Ambassador of Qatar to the United States
- Incumbent
- Assumed office December 2016
- Monarch: Tamim bin Hamad Al Thani
- Preceded by: Mohammed Jaham Al Kuwari

Personal details
- Children: 3
- Alma mater: American University

= Meshal bin Hamad Al Thani =

Qatari diplomat

Sheikh Meshal bin Hamad Al Thani is the State of Qatar ambassador to the United States of America.

== Education ==
Al Thani earned a Master's degree in international relations from the American University in Washington, DC.

== Diplomatic career ==
Al Thani started his diplomatic career in May 1997 at the Department of European and American Affairs at the Ministry of Foreign Affairs where he stayed until August 1998. Following his service at the Ministry of Foreign Affairs he joined the Qatari Mission to the UN in New York, where he remained till September 2000. From October 2000 to October 2004, he served as a member of the Qatari diplomatic mission in Washington D.C. In November 2004 he became a member of the Qatari diplomatic mission in the Belgian capital, where he acted as the Qatari Liaison with NATO. After his service as Ambassador of Qatar to Brussel, from October 2007 to July 2011, Al Thani served as the Permanent Representative of the State of Qatar to the United Nations till October 2013. The next three years he was the Qatari Ambassador to France.

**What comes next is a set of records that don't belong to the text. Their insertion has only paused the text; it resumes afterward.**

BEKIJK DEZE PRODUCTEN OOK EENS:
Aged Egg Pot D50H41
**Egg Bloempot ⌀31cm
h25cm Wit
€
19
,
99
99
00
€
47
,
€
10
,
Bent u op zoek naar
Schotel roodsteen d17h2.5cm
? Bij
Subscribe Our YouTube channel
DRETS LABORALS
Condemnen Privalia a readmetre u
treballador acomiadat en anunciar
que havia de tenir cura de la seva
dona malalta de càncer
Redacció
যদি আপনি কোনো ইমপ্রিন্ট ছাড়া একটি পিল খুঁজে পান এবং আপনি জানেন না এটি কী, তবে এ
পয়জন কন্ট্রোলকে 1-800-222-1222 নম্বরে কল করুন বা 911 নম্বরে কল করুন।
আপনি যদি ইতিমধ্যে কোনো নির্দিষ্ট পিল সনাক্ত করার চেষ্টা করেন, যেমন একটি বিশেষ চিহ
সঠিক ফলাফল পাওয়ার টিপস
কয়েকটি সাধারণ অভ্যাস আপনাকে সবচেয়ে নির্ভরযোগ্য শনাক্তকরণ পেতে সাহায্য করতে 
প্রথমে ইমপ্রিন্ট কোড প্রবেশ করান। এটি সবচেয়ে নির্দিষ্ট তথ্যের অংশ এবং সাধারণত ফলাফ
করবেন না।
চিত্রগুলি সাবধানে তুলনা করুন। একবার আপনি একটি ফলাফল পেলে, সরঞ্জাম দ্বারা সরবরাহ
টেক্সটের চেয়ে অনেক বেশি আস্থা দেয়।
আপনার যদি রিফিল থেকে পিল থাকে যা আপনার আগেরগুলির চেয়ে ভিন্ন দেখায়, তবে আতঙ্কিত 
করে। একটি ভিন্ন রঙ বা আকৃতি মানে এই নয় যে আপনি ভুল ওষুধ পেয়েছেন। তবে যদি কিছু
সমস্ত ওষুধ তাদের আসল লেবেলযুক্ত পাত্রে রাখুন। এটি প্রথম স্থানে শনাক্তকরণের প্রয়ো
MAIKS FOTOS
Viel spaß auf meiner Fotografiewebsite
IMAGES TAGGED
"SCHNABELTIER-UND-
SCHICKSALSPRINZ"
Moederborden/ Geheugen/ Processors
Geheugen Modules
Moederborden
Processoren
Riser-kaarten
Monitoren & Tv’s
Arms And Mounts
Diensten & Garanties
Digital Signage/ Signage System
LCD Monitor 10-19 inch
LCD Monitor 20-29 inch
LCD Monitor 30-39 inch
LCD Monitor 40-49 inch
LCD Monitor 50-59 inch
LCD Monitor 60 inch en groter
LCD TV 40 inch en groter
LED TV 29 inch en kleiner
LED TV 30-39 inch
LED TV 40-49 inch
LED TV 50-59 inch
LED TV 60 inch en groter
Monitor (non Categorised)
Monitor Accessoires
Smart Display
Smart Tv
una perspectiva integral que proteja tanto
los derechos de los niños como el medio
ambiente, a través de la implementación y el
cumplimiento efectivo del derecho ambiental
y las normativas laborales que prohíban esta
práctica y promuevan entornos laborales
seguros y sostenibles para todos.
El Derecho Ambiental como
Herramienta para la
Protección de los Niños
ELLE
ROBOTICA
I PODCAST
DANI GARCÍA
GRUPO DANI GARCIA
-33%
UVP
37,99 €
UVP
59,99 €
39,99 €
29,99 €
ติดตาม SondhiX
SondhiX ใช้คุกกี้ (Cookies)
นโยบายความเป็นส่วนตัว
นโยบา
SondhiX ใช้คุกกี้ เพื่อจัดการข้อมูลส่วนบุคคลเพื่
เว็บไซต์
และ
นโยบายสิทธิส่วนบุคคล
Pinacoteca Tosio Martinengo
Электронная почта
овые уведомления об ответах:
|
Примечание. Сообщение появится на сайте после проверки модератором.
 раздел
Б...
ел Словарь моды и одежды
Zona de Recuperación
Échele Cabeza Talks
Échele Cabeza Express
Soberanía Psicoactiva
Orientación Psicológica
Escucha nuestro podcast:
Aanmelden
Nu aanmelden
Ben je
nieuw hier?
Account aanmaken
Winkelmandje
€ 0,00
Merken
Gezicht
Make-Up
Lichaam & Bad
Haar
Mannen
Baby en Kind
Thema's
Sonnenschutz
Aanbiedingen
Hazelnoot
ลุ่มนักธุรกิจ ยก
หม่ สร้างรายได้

Since 2016, Al Thani has been the ambassador of the State of Qatar to the United States of America.

On 15 January 2021, Al Thani launched the Qatar-USA 2021 Year of Culture as the host of a concert with the Minister of Culture and Sports of Qatar Salah bin Ghanem Al Ali and Greta C. Holtz, Chargé d’affaires of the United States Embassy in Qatar. This concert marked the start of a year of special curated exhibitions and bilateral exchanges in both countries. In the same month Al Thani received the Medal of Distinguished Public Service from the United States Department of Defense.

He is a member of the Metropolitan Club of the City of Washington DC.

== Publications ==
- The World Cup gave Qatar an opportunity to enhance worker protections, The Washington Post, 2022
- Qatar's Ambassador on why the Middle East deserves the opportunity to host soccer's biggest event, CNN, 2022

== Personal life ==
HH Meshal Al Thani is married with three children. He has a son is called Mohammad bin Meshal Al Thani and 2 Daughters, however the daughter’s names are yet to be found.